- Source text
One Woman's Kick-Ass Response To A Fat Shamer On Tinder

Michelle Thomas

Michelle Thomas, a blogger from London, had a killer response to a man she'd met on Tinder who sent her a cruel message about her weight.

After what she considered a fairly standard first date, her tragic suitor sent her a long, rambling message about how much he liked her -- but could not continue to date her due to her weight.

"I'm not going to bull***t you," this Romeo wrote in a message that Thomas posted in full on her blog. "I f***ing adore you Michelle and I think you're the prettiest looking girl I've ever met. But my mind gets turned on [by] someone slimmer."

He continued to praise her personality and wit while criticizing her body, writing:

So whilst I am hugely turned on by your mind, your face, your personality (and God...I really, really am), I can't say the same about your figure. So I can sit there and flirt and have the most incredibly fun evening, but I have this awful feeling that when we got undressed my body would let me down. I don't want that to happen baby. I don't want to be lying there next to you, and you asking me why I'm not hard.

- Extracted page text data

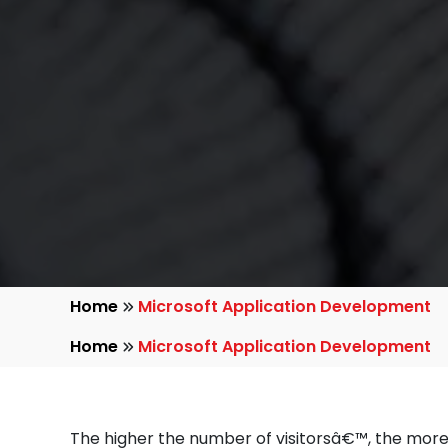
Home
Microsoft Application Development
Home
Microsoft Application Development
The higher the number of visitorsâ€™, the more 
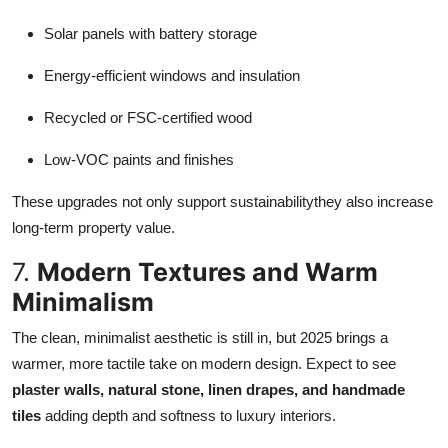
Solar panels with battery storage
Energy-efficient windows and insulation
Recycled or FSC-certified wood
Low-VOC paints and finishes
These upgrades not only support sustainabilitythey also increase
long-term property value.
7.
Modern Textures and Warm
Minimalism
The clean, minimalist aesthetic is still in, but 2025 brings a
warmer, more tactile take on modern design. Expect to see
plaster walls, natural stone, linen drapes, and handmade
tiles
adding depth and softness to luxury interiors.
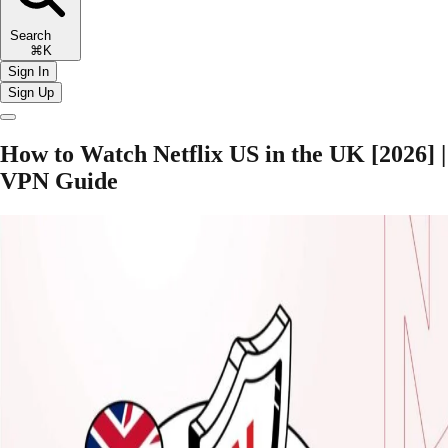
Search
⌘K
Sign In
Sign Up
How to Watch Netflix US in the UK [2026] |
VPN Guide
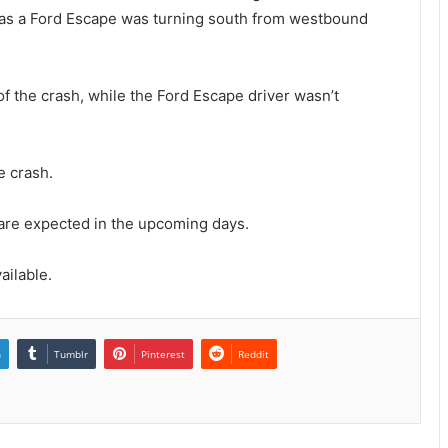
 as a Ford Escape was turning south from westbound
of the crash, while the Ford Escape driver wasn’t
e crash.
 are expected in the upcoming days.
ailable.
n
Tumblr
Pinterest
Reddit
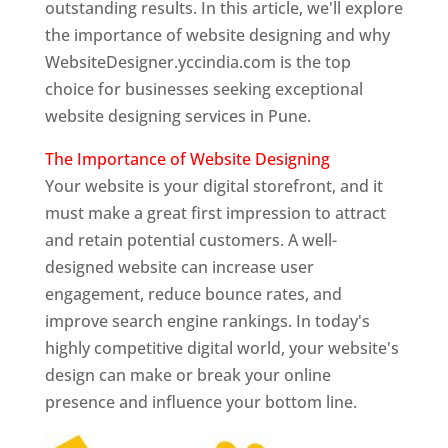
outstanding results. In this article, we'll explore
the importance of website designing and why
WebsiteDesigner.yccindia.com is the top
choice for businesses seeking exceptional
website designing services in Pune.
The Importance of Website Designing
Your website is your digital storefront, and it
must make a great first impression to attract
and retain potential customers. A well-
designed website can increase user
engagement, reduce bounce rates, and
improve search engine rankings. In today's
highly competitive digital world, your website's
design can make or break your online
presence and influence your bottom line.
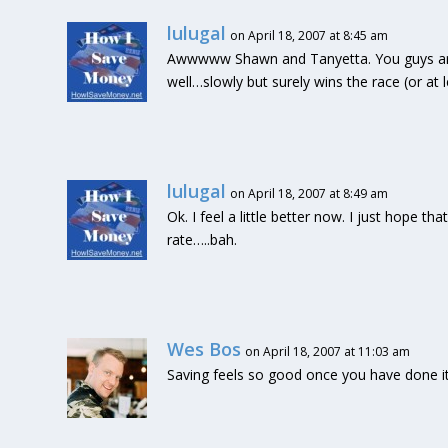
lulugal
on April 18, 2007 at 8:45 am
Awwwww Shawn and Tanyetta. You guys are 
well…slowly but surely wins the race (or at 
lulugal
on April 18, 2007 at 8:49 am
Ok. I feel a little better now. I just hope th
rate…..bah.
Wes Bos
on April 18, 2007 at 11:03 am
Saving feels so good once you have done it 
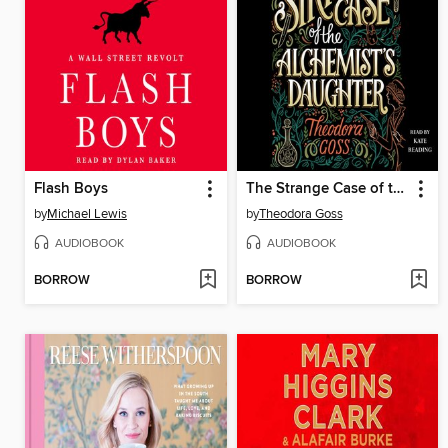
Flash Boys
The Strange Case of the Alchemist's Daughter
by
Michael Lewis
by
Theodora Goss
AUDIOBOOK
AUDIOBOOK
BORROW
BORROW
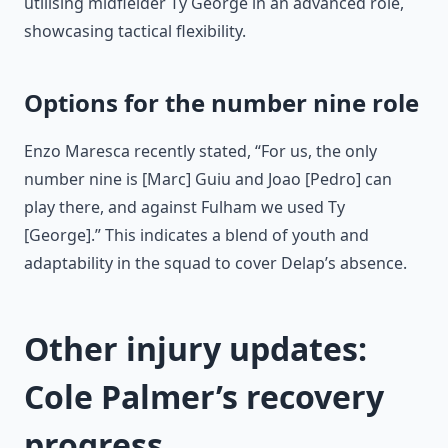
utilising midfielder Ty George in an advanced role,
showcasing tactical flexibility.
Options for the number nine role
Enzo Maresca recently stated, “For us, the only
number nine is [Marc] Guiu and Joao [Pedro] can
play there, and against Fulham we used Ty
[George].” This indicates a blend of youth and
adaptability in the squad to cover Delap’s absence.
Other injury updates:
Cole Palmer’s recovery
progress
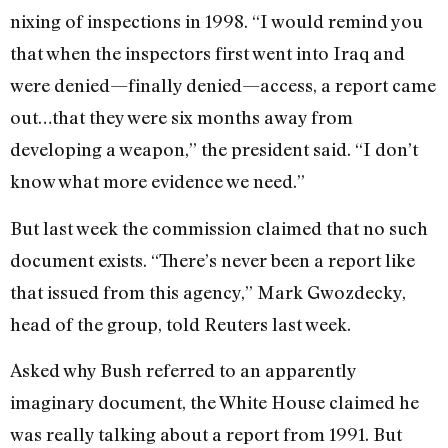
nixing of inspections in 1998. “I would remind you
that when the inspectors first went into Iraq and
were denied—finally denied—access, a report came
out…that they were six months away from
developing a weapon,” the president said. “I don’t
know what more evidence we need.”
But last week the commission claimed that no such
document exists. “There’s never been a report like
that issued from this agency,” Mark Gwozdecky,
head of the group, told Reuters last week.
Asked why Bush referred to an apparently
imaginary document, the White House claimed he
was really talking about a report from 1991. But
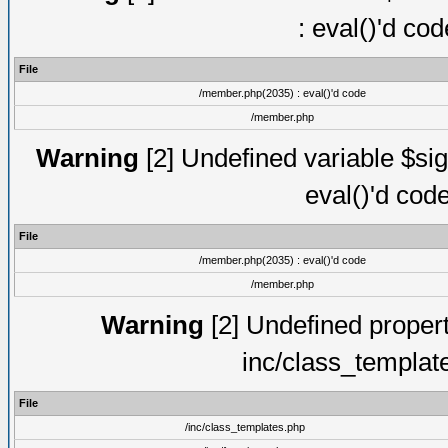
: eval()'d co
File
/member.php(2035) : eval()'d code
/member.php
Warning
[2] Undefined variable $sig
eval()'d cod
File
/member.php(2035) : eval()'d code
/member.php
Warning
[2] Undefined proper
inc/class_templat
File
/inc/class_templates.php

==

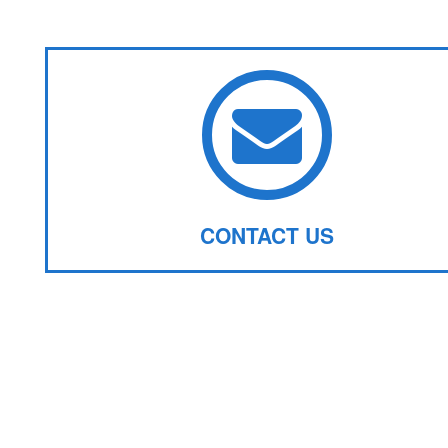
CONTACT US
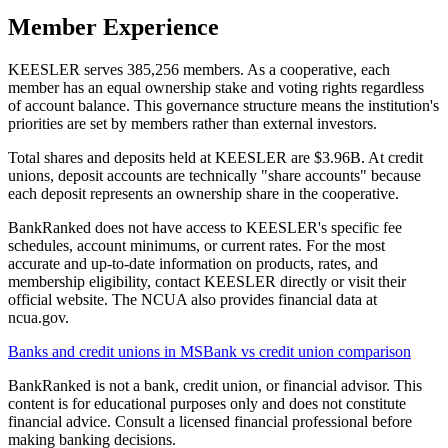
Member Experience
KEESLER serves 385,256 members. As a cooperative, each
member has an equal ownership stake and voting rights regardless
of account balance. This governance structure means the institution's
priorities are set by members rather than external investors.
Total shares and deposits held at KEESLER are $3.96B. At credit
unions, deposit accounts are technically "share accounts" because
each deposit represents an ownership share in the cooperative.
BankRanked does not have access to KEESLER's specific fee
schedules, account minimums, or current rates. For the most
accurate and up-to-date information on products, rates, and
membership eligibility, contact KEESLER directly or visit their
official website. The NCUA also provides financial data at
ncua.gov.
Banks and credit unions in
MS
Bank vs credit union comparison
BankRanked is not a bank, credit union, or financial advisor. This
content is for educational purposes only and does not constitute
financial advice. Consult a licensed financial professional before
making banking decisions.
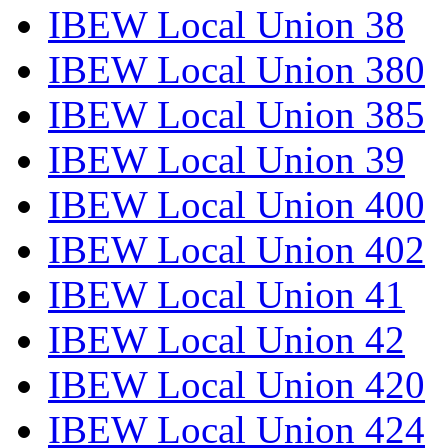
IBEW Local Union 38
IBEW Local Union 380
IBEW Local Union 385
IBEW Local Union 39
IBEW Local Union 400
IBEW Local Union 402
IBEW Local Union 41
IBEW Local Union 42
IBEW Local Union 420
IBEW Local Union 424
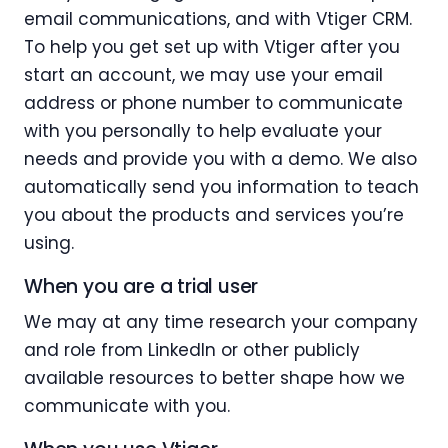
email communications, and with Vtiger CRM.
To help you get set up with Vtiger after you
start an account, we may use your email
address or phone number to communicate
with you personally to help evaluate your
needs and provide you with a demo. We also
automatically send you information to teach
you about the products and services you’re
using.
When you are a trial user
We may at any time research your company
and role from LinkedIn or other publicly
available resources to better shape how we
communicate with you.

- Assignment
Continue the article about the Tinder fat-shaming message from the point where it stops.

- Output for this exercise
After ruminating on the message (and the particularly creepy line "I would marry you like a shot if you were a slip of a girl"), Thomas responded to the guy in a blog post. She stressed that there is is nothing wrong with not being attracted to someone -- but that this man's response was unnecessarily cruel.

You don't have to fancy me," she wrote. "We all have a good friend who we look at ruefully and think 'you're lovely, but you just don't tickle my pickle.' We wish we were attracted to them, but our bodies and our brains don't work like that. And that's fine."

Thomas then rightfully skewered his behavior, writing:

What isn't fine is the fact that, after a few hours in my company, you took the time to write this utterly uncalled-for message. It's nothing short of sadistic. Your tone is saccharine and condescending, but the forensic detail in which you express your disgust at my body is truly grotesque. The only possible objective for writing it is to wound me.

Thomas explained that she is proud of her body and confident in herself, and that messages like her date's are completely uncalled for. Perhaps the most powerful part of Thomas' response is her hope that her date's daughter will grow up with similar confidence -- regardless of her father's opinions.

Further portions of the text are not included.